Activity 1
Translate this sentence from the Robert Fisk excerpt into Spanish: "Propaganda works, you see."
Activity 2
According to the Robert Fisk excerpt, how many passengers did the Israeli commandos shoot dead on the Turkish boat bringing aid to Gaza?

Selected text
◆ ◆ ◆ ◆ ◆

Also; Robert fisk's take:
http://www.independent.co.uk/opinion/commentators/fisk/robert-fisk-the-truth-behind-the-israeli-propaganda-1991803.html
+ Show Spoiler +I have, of course, been outraged at armed men boarding ships in international waters, killing passengers on board who attempt to resist and then forcing their ship to the hijackers' home port. I am, of course, talking about the Somali pirates who are preying on Western ships in the Indian Ocean. How dare those terrorists dare to touch our unarmed vessels on the high seas? And how right we are to have our warships there to prevent such terrorist acts.
But whoops! At least the Israelis have not demanded ransom. They just want to get journalists to win the propaganda war for them. Scarcely had the week begun when Israel's warrior "commandos" stormed a Turkish boat bringing aid to Gaza and shot nine of the passengers dead. Yet by week's end, the protesters had become "armed peace activists", vicious anti-Semites "professing pacifism, seething with hate, pounding away at another human being with a metal pole". I liked the last bit. The fact that the person being beaten was apparently shooting another human being with a rifle didn't quite get into this weird version of reality.
Turkish family protests that their sons wanted to be martyrs – something which most Turkish family members might say if their relatives had been shot by the Israelis – had been transformed into confirmation that they had been jihadis. "On that aid ship," a Sri Lankan texted me this week, "I had my niece, nephew and his wife on board. Unfortunately Ahmed (20-year-old nephew) got shot in the leg and now treated (sic) under military custody. I will keep you posted." He did indeed. Within hours, the press was at his family's home in Australia, demanding to know if Ahmed was a jihadi – or even a potential suicide bomber. Propaganda works, you see. We haven't seen a frame of film from the protesters because the Israelis have stolen the lot. No one has told us – if the Turkish ship was carrying such ruthless men – how their terrible plots to help the "terrorists" of Gaza were not uncovered in the long voyage from Turkey, even when it called at other ports. But Professor Gil Troy of McGill University in Montreal – in the rabid Canadian National Post, of course – was able to spout all that gunk about "armed peace activists" on Thursday.
I wasn't personally at all surprised at the killings on the Turkish ship. In Lebanon, I've seen this indisciplined rabble of an army – as "elite" as the average rabble of Arab armies – shooting at civilians. I saw them watching the Sabra and Shatila massacre of Palestinians on the morning of 18 September (the last day of the slaughter) by their vicious Lebanese militia allies. I was present at the Qana massacre by Israeli gunners in 1996 – "Arabushim" (the equivalent of the abusive term "Ayrab" in English), one of the gunners called the 106 dead civilians, more than half of them children, in the Israeli press. Then the Israeli government of Nobel laureate Shimon Peres said there were terrorists among the dead civilians – totally untrue, but who cares? – and then came the second Qana massacre in 2006 and then the 2008-09 Gaza slaughter of 1,300 Palestinians, most of them children, and then...
Well, then came the Goldstone report, which found that Israeli troops (as well as Hamas) committed war crimes in Gaza, but this was condemned as anti-Semitic – poor old honourable Goldstone, himself a prominent Jewish jurist from South Africa, slandered as "an evil man" by the raving Al Dershowitz of Harvard – and was called "controversial" by the brave Obama administration. "Controversial", by the way, basically means "fuck you".

◆ ◆ ◆ ◆ ◆

Data for analysis
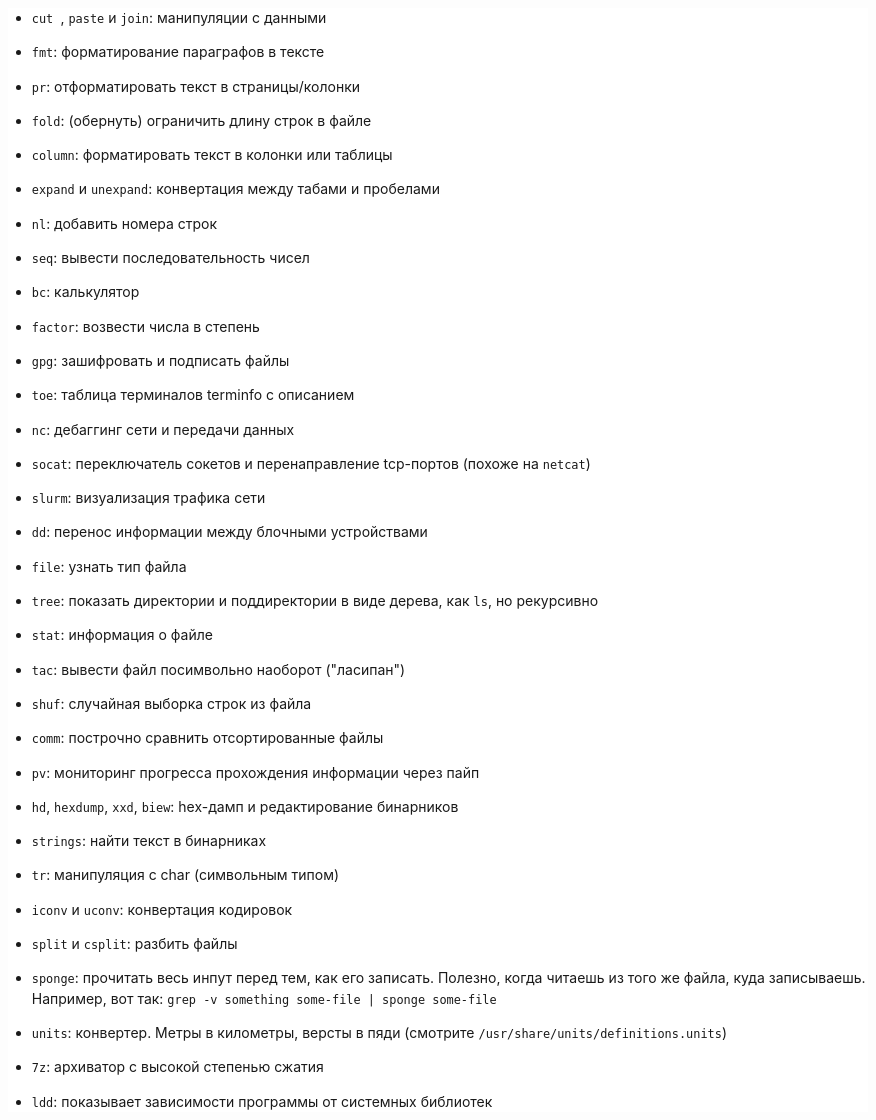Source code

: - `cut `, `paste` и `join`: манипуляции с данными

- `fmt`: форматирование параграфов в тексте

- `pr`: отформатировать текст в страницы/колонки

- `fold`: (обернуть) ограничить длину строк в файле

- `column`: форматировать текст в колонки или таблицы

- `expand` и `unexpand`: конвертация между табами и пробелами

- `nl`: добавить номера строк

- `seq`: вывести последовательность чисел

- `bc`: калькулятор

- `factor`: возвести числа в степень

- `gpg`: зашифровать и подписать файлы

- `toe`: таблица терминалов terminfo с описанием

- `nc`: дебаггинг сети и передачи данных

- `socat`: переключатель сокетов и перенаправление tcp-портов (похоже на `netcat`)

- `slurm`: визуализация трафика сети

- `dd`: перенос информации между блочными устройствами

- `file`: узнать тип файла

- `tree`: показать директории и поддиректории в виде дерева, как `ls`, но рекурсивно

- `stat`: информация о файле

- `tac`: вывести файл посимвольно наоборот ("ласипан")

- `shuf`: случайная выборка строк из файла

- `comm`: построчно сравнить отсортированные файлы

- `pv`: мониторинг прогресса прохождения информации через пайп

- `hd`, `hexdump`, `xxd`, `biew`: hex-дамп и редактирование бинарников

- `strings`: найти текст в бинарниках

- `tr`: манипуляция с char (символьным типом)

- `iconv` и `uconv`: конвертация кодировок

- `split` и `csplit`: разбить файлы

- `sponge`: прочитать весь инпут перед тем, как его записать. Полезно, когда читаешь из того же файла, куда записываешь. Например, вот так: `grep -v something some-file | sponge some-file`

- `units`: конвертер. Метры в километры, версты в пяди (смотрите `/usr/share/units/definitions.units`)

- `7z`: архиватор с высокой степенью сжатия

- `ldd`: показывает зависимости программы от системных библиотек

◆ ◆ ◆ ◆ ◆

Exercise response 1
La propaganda funciona, ya lo ve.

Exercise response 2
Nine.